Charles came back after a week. ‘Mr Killick needs no assistant,’ he told his father, ‘because he does no work. He’s always in Maggie’s tavern. Just drinks whiskey and plays cards.’ He was frowning like a hanging judge.
Henry pretended to be surprised. ‘That’s too bad. What about the hand of friendship? Any luck there?’
‘He accused me of spying on him.’
‘An unkind remark.’
‘He was foul-mouthed. He lied, and he cheated, and he tried to humiliate me. So I left.’

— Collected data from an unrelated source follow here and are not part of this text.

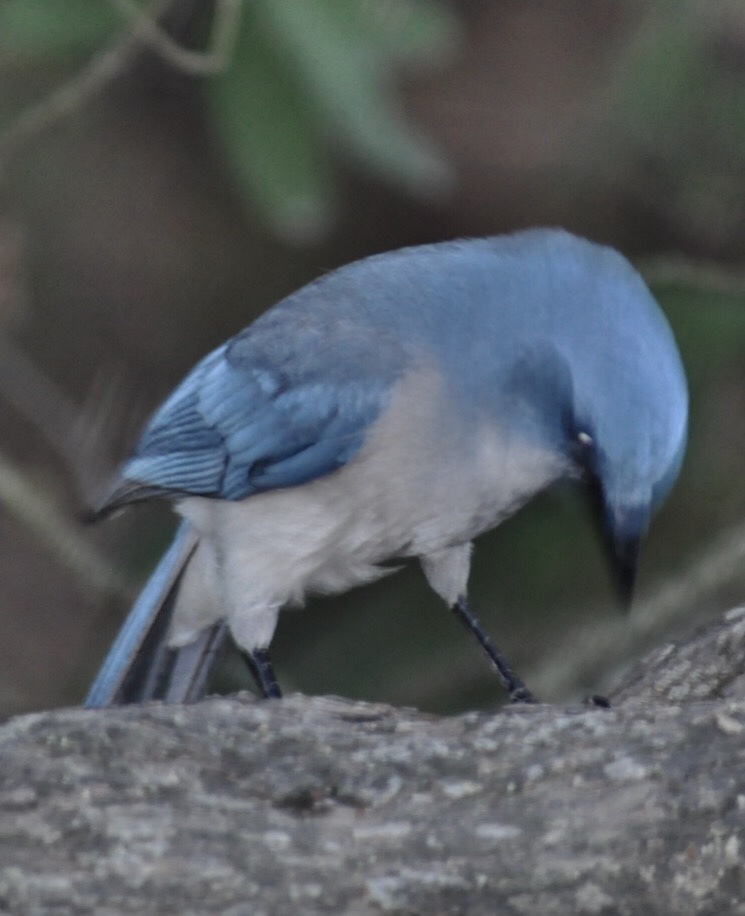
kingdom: Animalia
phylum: Chordata
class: Aves
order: Passeriformes
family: Corvidae
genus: Aphelocoma
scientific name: Aphelocoma wollweberi
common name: Mexican jay
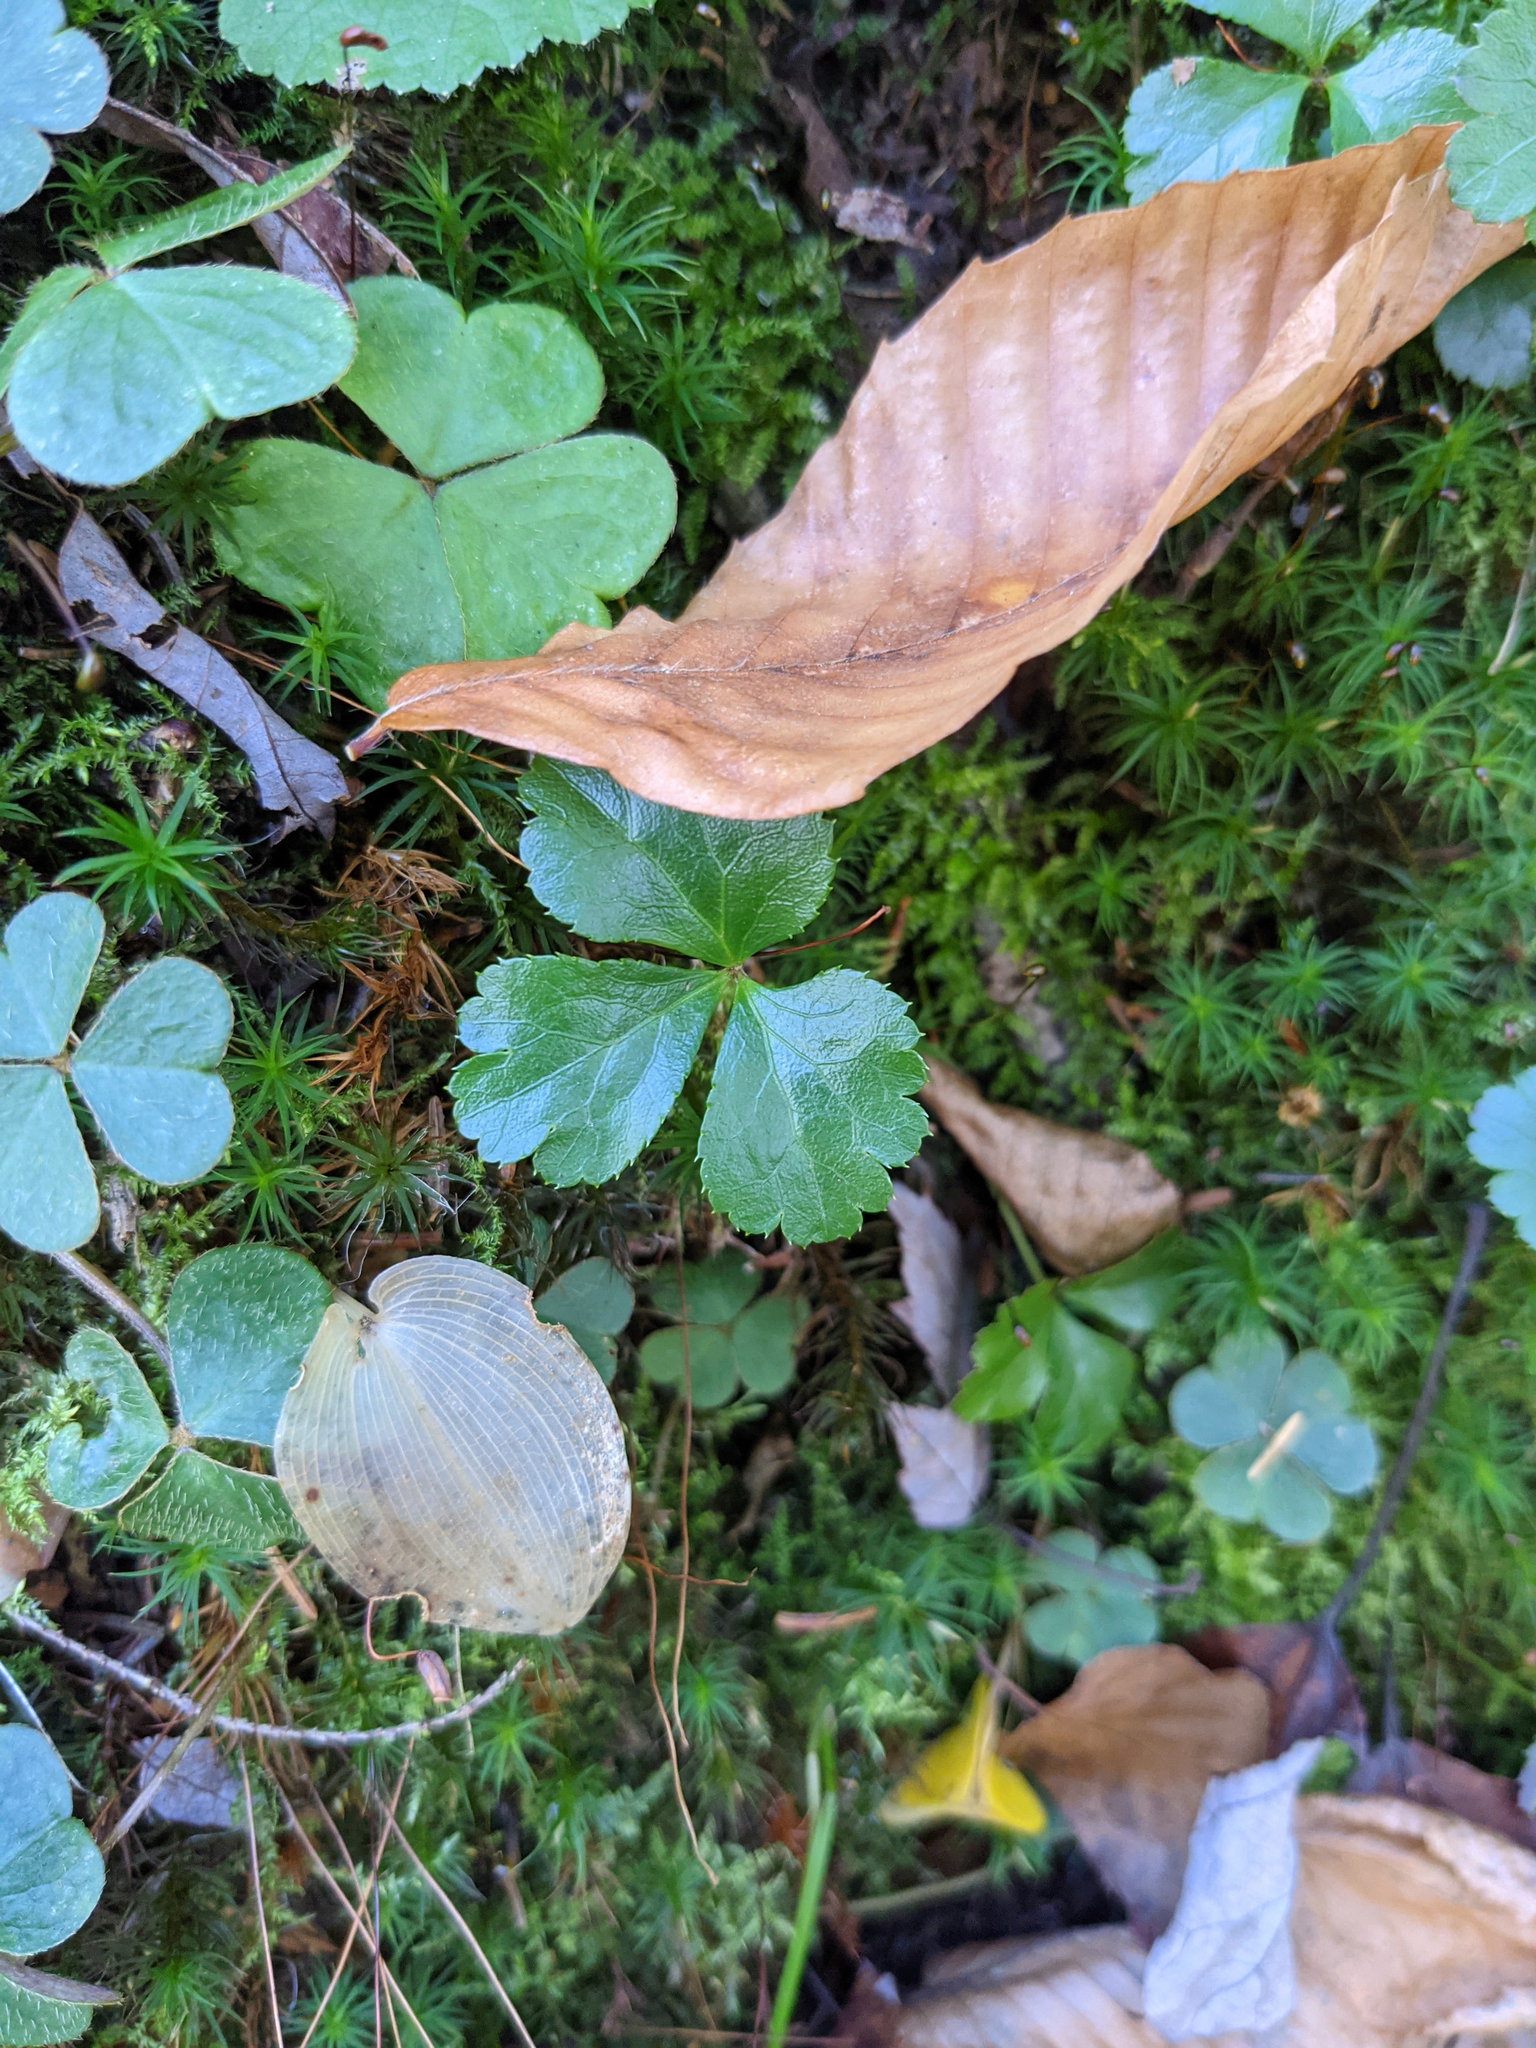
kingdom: Plantae
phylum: Tracheophyta
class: Magnoliopsida
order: Ranunculales
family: Ranunculaceae
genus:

‘Well,’ Henry Hudd said, ‘now you know.’
The Hudds despised and ignored the Killicks, and the Killicks hated and blamed the Hudds, and they went on doing this for the next fifteen years. This would have been a great test of silent endurance and perseverance, but for the Ridge between them.
It was more than five miles by water between the two farms, less than two if you climbed over the Ridge. The Cameron was that sort of river, curling like a snake. Nobody ever climbed over the Ridge. It was that sort of Ridge.
Even to save four miles, nobody would take on such a climb. It wasn’t just the steepness and the undergrowth – chest-high and stiff with thorns and briars – and the deep, sudden streambeds that slashed across your path and forced a change of direction; it was also the animals. Hudd Ridge belonged to bear and panther and rattlesnake. Always had. It was true wilderness up there.
Everything separated the Hudds from the Killicks – wealth, competence, ambition, taste, education, manners – but the best barrier was the Ridge. It did a fine job of keeping the peace.
But nothing lasts for ever.
In the fifteen years that passed after Joe Killick got elected mayor, everyone changed. Everyone always does. Joe got kicked out of the mayor’s job. Rock Springs was growing into a prosperous little town with two bars and a lawyer and a weekly newspaper, run by Flub Phillips. It didn’t need a mayor who was drunk by noon and couldn’t button his fly properly when he was sober. Joe went back to the farm, where he had three boys he could boss about. They were not nearly as respectful as Henry Hudd’s boy had been, and that annoyed Joe. With the years, this problem got worse.